Die 20-jährige Andrea* sagt: «Mit 13 Jahren begann ich, regelmässig Alkohol zu trinken.» Zunächst war es Bier, dann Wodka, bald nahm sie auch Ecstasy, zuletzt Amphetamine, täglich: «Wegen des Alkohols bin ich auf Drogen gekommen.» Die Lehre hat sie verloren, Arbeit fand sie nicht. Der Mutter zuliebe stieg sie letzten August aus der Abhängigkeit aus.
Die Politik wollte solchen Drogenkarrieren von Jugendlichen entgegentreten, als der Bund 2012 beschloss, das Alkoholgesetz aus dem Jahr 1932 zu revidieren. Sein Ziel: die Prävention ausbauen.
Herausgekommen ist exakt das Gegenteil. Geht es nach dem Nationalrat, sind künftig wieder Happy Hours und Fünfliber-Partys erlaubt. Schnapsbrenner profitieren von tieferen Steuern. Auch eine gesetzliche Grundlage für Testkäufe von Alkohol wurde nicht verabschiedet.
Präventionsfachleute sind alarmiert. Gestern suchten sie bei einer Tagung in Solothurn nach Auswegen aus der verfahrenen Situation.

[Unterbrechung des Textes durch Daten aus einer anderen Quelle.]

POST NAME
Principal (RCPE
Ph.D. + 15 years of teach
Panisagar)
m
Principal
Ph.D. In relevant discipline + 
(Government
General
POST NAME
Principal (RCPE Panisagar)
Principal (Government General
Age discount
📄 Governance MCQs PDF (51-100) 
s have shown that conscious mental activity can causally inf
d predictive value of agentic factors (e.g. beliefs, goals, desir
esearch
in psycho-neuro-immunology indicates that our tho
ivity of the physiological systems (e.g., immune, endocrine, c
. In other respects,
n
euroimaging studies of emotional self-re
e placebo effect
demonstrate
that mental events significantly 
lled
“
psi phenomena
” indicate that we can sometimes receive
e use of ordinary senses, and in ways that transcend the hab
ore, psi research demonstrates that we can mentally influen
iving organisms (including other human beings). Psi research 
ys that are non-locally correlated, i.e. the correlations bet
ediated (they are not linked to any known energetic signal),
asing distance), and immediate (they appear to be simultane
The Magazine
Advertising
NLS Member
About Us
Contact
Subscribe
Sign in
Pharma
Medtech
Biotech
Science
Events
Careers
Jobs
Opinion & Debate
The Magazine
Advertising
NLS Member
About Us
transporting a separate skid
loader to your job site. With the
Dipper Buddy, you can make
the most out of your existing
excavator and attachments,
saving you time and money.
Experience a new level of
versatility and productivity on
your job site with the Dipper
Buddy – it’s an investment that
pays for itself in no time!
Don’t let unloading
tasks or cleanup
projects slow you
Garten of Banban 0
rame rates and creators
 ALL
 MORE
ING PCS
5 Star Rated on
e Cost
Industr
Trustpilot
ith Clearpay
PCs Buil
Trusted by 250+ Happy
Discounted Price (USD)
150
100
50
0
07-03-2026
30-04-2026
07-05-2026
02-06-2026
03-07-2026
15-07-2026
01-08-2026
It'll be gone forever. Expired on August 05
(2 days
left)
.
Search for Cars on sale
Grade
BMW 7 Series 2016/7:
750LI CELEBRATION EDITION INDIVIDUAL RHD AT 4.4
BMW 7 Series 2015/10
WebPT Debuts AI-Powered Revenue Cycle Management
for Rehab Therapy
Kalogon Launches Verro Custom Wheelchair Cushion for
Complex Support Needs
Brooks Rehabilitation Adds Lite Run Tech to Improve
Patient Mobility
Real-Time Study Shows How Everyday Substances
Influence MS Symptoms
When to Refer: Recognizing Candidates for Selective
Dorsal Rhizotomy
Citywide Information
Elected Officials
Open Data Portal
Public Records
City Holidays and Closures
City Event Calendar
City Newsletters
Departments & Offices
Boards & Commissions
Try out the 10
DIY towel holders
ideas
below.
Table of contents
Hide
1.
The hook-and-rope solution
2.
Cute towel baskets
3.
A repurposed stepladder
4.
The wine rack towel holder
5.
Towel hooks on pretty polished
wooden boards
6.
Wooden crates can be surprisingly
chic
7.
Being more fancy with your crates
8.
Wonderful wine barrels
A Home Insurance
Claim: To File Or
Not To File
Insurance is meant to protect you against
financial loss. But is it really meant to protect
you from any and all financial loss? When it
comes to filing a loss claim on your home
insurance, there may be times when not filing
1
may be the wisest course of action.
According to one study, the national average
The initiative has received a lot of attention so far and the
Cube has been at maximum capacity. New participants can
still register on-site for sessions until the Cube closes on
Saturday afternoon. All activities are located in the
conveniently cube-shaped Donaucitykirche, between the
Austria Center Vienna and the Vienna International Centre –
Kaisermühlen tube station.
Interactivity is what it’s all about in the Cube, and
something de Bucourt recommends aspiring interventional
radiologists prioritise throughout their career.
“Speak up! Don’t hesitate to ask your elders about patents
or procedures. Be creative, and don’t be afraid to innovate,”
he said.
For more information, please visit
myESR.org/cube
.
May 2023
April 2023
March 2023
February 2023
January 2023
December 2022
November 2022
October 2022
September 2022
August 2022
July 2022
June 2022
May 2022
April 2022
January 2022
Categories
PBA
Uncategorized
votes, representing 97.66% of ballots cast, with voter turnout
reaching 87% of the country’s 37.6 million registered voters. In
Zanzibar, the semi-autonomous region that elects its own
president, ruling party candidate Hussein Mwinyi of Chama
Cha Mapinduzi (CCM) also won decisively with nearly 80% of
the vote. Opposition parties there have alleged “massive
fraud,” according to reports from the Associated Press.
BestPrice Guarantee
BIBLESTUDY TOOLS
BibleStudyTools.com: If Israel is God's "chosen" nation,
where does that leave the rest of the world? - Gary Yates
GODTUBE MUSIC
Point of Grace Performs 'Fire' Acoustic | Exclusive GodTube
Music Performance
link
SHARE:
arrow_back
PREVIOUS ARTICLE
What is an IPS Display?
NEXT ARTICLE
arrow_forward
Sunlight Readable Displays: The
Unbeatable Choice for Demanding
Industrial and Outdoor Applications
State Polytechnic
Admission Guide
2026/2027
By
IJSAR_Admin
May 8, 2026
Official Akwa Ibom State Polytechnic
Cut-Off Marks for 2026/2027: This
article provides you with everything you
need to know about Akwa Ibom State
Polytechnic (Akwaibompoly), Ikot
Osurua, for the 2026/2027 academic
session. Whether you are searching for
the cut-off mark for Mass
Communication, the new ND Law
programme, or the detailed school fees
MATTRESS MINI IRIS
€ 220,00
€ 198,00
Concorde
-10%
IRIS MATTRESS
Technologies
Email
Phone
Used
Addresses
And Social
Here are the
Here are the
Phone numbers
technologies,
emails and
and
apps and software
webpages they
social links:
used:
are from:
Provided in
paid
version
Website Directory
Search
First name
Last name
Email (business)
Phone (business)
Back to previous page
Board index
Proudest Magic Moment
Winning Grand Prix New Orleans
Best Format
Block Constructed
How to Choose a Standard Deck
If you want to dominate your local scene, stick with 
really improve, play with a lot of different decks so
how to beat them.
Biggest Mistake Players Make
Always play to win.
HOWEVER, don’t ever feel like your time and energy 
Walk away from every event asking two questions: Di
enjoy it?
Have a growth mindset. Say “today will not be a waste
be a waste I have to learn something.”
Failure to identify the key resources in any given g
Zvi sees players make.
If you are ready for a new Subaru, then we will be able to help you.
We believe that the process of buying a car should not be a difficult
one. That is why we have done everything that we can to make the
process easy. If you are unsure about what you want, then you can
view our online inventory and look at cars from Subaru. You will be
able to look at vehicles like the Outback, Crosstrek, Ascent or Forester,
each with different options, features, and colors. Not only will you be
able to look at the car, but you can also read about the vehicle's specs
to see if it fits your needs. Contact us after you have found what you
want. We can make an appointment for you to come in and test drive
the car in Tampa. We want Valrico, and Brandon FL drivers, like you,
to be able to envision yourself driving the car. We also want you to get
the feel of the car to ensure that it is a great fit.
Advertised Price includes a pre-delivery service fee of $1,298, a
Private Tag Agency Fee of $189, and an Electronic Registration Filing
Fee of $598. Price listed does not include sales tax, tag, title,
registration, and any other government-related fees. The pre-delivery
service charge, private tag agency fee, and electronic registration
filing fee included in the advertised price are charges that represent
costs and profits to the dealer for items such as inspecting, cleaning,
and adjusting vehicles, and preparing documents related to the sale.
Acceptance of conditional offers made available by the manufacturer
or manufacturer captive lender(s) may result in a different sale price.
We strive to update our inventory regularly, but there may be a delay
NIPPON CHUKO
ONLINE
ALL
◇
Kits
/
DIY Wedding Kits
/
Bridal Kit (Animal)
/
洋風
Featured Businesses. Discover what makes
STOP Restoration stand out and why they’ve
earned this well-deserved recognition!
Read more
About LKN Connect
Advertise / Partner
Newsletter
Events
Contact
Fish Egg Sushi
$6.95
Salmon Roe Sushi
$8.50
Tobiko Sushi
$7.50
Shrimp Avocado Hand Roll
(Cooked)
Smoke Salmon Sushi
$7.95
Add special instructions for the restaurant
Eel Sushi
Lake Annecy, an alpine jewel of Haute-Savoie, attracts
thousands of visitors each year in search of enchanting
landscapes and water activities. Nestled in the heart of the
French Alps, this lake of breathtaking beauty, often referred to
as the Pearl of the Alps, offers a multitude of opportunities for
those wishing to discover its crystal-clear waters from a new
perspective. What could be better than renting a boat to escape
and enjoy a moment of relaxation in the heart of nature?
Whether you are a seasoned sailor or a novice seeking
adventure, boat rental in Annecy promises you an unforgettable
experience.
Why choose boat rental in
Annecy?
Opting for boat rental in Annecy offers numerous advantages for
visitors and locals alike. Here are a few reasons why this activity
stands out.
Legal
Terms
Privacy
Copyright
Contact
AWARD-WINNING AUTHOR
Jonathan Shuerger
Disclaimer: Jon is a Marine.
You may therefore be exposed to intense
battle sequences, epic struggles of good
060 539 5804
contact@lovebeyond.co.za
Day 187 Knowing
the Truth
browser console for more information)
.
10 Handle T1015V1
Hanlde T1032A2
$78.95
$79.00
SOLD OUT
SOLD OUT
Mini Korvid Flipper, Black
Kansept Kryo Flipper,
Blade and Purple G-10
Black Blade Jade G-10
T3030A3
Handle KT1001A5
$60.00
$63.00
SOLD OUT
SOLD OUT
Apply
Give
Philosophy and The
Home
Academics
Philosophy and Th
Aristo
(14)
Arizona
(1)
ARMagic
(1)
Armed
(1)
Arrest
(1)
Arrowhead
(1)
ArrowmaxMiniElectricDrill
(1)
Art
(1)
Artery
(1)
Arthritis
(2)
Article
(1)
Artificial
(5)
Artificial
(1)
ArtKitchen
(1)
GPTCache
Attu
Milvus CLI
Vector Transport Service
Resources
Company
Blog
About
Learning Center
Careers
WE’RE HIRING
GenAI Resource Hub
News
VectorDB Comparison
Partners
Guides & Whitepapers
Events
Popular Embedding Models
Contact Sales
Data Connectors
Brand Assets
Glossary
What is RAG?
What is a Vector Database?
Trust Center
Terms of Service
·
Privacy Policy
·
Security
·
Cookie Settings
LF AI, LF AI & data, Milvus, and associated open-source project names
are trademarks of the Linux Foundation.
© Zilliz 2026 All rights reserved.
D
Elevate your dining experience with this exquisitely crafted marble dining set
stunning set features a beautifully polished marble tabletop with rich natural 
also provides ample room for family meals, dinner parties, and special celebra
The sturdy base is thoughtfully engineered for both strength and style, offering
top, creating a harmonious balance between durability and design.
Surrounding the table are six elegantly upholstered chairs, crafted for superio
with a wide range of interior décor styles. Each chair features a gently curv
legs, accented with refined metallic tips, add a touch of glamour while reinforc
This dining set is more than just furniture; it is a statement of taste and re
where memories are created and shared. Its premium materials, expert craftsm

Bundesrätin Eveline Widmer-Schlumpf (BDP, 59) bekniete das Parlament Anfang Juni: «Ich möchte Sie schon bitten, dem nächtlichen Verkaufsverbot, das das einzige Überbleibsel der Prävention ist, zuzustimmen.» Der Nationalrat lehnte ab.
Dabei sind sich Fachleute einig: Prävention wäre gerade bei Jugendlichen äusserst wichtig: «Das Hirn entwickelt sich, bis sie über 20 Jahre alt sind», sagt Thilo Beck, Chefarzt Psychiatrie bei den Arud-Zentren für Suchtmedizin. Jeder übermässige Genuss psychoaktiver Substanzen schädige das Gehirn.
Das neue Gesetz nennt Beck im Hinblick auf einen vernünftigen Umgang mit Suchtmitteln «eine Fehlgeburt – es ist schlechter als das alte Gesetz».
Auch Philipp Frei (31), Mediensprecher des Blauen Kreuzes, ist alarmiert: «Die Steuersenkung zusammen mit der Rückkehr der Happy Hours ist eine unselige Kombination», sagt er.
Dabei denkt er auch an sich: Frei stieg mit 13 Jahren in die rechtsextreme Szene ein. Dort wird viel Alkohol getrunken. «Damals hat es im Geschäft und in den Restaurants keinen interessiert, wie alt wir waren.»
Frei, der mit 18 Jahren wieder aus der rechten Szene ausstieg, erinnert sich: «Ich bin im Winter mit einer Alkoholvergiftung bewusstlos zusammengebrochen.» Er wäre beinahe gestorben. Seither trinkt er nur noch zum Genuss.
Ganz verhindern, dass Jugendliche exzessiv trinken, könne man zwar nicht, sagt Frei. Aber: «Jugendliche sind extrem preissensibel.» Tiefere Steuern auf Schnaps seien daher fatal.
Auch das Bundesamt für Gesundheit ist besorgt über den Entscheid des Nationalrats: «Mit der Preissenkung steigt das Risiko für gesundheitliche und gesellschaftliche Schäden», sagt Mediensprecherin Mona Neidhart.
Jetzt hoffen die Präventionsbefürworter auf den Ständerat. Dieser könnte das verkorkste Gesetz beerdigen – und die Rettung des Präventionsgedankens erzwingen.